▶ _TASK INSTRUCTIONS_:
Copy the lines below word for word, and leave the pictures out of your answer.

▶ _ROWS_:
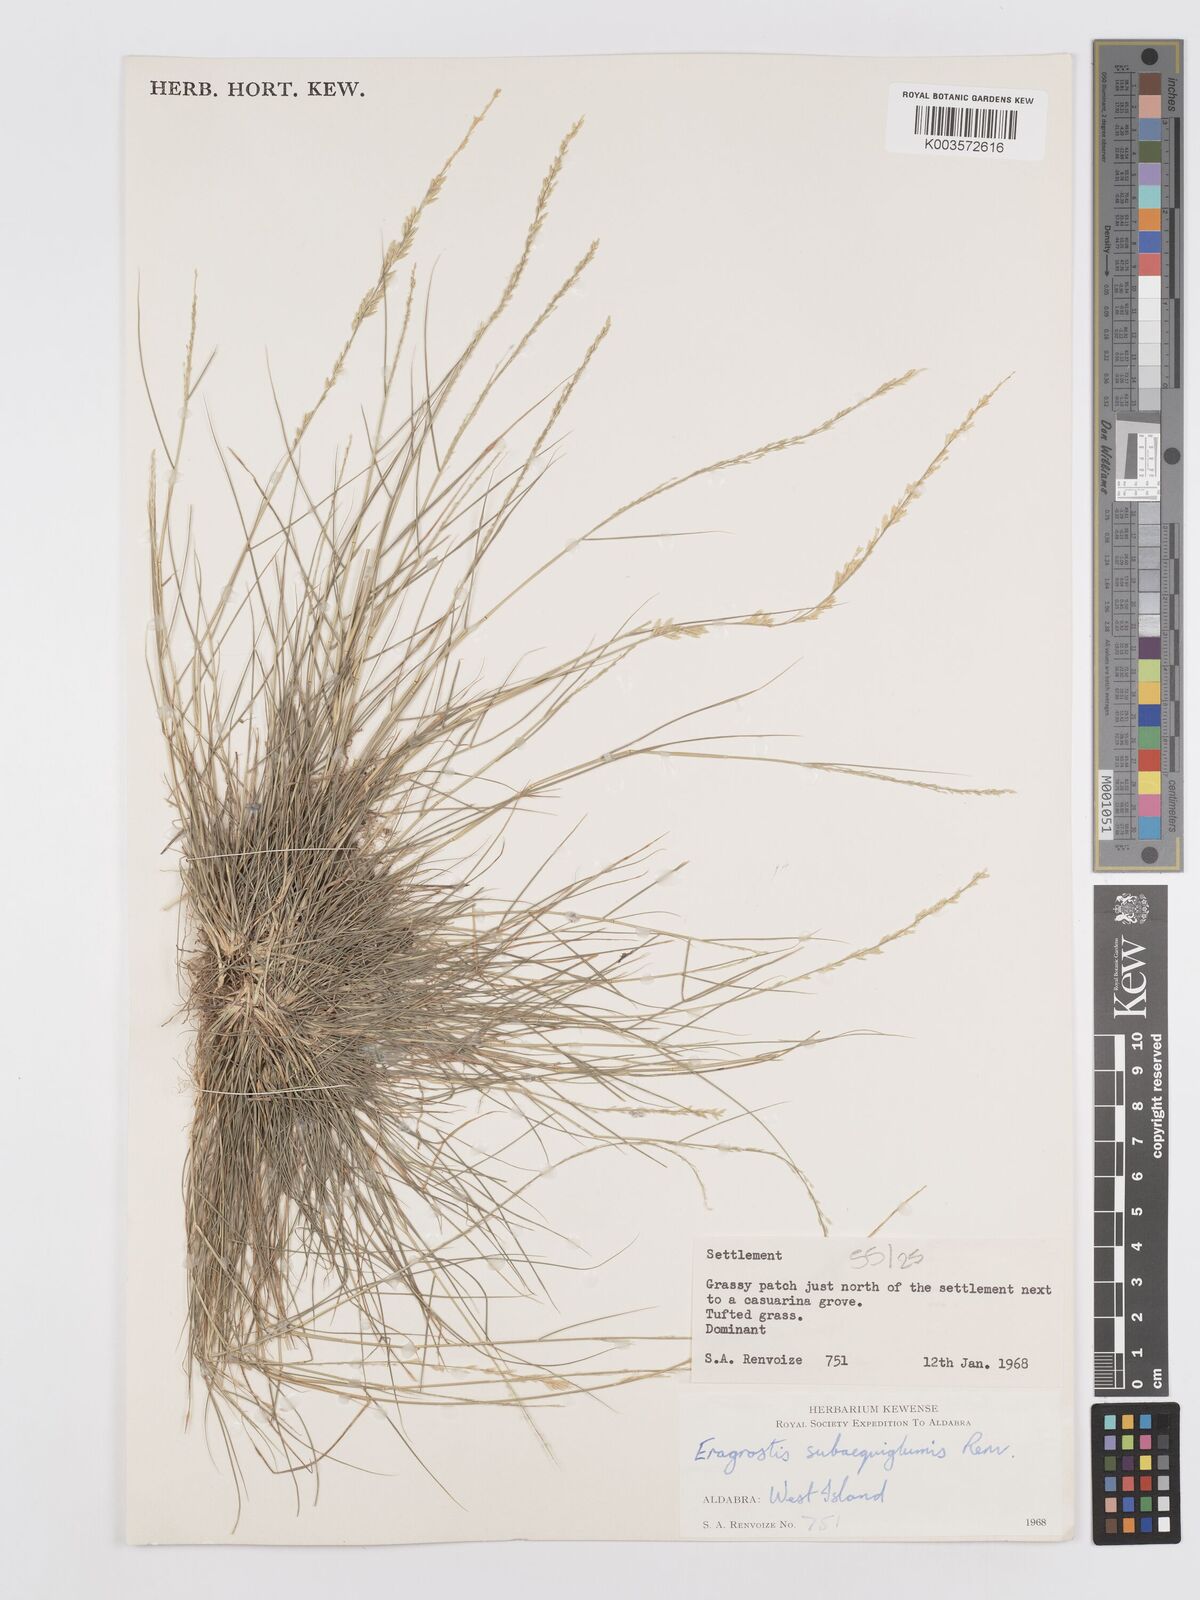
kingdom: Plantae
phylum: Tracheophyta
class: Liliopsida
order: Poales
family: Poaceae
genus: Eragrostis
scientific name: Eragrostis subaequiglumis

▶ _SOLVED PROBLEM_:
kingdom: Plantae
phylum: Tracheophyta
class: Liliopsida
order: Poales
family: Poaceae
genus: Eragrostis
scientific name: Eragrostis subaequiglumis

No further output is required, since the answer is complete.